Primary biliary cholangitis (PBC), formerly known as primary biliary cirrhosis, is a rare chronic liver disease. PBC is a progressive autoimmune disease that slowly destroys the bile ducts (called the intrahepatic bile ducts) in your liver. Bile helps with digestion and rids your body of bad cholesterol, toxins, and worn-out red blood cells. This disease can also lead to serious issues within the liver. If the bile ducts are damaged or destroyed then bile can build up in your liver and scar the liver. If the liver becomes too damaged it could lead to liver cirrhosis.
What Causes PBC?
PBC is an autoimmune disease. What this means is that the body reacts poorly to bacteria or infection and begins to attack healthy cells and tissues.
The liver inflammation is caused when white blood cells called T cells (T lymphocytes) start to collect and attack healthy cells in the liver.
Inflammation in the small ducts spread to other parts of the liver, killing those cells and causing scarring. As the liver scars more and more it begins to function improperly, leading to cirrhosis. It is unclear what causes these white blood cells to attack healthy cells but it appears to be genetic.

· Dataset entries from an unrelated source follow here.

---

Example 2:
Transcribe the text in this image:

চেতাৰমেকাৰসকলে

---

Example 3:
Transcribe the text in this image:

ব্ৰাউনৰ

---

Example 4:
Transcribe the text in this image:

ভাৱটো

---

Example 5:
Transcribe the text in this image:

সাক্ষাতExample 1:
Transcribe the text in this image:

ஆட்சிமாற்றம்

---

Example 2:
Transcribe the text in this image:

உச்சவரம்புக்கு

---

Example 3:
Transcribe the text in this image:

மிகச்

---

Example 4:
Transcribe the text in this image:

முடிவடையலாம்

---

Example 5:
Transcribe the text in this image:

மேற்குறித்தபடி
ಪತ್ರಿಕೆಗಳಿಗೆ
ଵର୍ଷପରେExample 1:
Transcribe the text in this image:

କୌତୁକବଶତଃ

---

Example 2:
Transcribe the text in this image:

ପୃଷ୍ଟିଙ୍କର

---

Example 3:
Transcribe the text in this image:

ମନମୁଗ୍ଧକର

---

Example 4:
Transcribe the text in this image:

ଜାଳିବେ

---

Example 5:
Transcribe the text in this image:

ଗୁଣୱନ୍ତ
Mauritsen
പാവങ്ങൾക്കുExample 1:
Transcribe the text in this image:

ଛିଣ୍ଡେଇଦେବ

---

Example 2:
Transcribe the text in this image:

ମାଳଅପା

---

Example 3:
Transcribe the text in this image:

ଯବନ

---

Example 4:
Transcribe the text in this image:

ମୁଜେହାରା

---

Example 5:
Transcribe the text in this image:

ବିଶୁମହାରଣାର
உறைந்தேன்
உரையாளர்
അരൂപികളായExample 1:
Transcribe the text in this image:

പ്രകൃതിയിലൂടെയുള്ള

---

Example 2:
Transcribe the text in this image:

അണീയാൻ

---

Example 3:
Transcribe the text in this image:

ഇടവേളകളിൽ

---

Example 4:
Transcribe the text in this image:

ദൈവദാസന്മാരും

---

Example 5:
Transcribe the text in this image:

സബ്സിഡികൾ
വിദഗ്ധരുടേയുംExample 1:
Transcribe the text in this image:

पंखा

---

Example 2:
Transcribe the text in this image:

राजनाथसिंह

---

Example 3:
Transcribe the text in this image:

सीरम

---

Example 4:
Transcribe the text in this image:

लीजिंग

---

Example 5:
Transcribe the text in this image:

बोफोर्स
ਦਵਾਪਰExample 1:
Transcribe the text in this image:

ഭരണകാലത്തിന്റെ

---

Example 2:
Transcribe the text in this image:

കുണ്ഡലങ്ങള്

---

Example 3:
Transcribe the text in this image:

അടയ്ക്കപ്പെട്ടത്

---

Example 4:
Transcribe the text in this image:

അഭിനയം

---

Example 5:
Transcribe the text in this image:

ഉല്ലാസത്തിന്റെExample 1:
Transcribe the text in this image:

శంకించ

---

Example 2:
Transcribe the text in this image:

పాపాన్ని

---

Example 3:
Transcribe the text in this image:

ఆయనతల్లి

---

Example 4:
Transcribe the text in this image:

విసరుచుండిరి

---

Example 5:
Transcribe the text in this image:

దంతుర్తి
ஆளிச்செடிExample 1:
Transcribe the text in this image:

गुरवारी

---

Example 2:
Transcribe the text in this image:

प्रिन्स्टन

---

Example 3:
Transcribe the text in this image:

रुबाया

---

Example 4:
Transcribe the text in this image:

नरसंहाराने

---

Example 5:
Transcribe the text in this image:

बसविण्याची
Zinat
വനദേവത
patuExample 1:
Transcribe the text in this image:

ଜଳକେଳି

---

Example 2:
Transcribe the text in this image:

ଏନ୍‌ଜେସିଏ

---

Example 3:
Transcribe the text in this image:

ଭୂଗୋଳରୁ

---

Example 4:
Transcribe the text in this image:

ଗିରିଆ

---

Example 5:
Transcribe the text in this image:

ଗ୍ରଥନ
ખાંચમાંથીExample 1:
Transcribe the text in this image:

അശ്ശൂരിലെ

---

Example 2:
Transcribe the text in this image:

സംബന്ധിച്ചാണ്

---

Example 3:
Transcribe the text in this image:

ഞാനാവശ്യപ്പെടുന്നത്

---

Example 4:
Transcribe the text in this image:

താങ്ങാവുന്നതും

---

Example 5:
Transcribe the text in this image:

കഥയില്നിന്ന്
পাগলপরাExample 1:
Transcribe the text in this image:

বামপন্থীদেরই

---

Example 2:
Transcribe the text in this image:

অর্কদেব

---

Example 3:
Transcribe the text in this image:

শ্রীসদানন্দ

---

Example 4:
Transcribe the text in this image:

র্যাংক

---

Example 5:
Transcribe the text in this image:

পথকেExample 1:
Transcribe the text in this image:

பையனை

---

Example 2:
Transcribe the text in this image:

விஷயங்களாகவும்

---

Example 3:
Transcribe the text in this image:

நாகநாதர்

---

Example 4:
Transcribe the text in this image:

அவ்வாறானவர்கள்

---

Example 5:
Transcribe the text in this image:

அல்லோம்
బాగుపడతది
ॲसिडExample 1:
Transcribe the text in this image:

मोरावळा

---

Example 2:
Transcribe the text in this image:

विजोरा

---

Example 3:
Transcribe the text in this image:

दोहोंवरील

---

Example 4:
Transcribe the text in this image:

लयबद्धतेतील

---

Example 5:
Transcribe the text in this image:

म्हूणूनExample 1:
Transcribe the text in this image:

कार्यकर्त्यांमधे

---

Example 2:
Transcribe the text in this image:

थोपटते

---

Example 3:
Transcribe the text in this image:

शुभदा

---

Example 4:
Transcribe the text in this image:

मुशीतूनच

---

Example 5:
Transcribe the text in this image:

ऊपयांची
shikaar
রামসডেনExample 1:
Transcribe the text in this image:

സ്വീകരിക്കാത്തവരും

Some of the risk factors associated with having PBC include:
- Being a woman
- Age 30 to 60 years
- Genetics – you are more likely to get PBC if a family member has had it
- Geography- PBC is most common in northern Europe and North America
- Smoking and other toxic chemicals
- Certain infections
What are the Symptoms of PBC?
Often, symptoms of PBC do not manifest until five to twenty years following diagnosis. The diagnosis of PBC usually occurs while testing for other conditions.
Early symptoms of PBC include:
- Dry mouth and eyes
- Itchy skin
Other common symptoms of PBC include:
- Swollen feet and ankles
- Joint pain
- Muscle soreness
- Jaundice (yellowing of the skin or eyes)
- Dark skin not related to sun exposure
- High cholesterol
- Dark and greasy stools
- Brittle bones
- Pain in the upper right abdomen
It is important to diagnose PBC as early on as possible. If you believe you may be at risk of having PBC due to family history, or any combination of the above symptoms, contact your nearest gastroenterologist today.
What are the Treatments for PBC?
There is currently no cure for PBC. Treatment focuses on slowing the progression of the disease and treating the complications. Some of the common treatment options include:
- Vitamin supplements
- Ursodeoxycholic acid (helps move bile through your liver)
- Fibrates (reduces liver inflammation and itching)
- Obeticholic acid (improves liver function)
- Liver transplant
Is PBC a Fatal Condition?
The average life expectancy of a person with PBC after they start showing symptoms, is 10 years, unless they receive a liver transplant.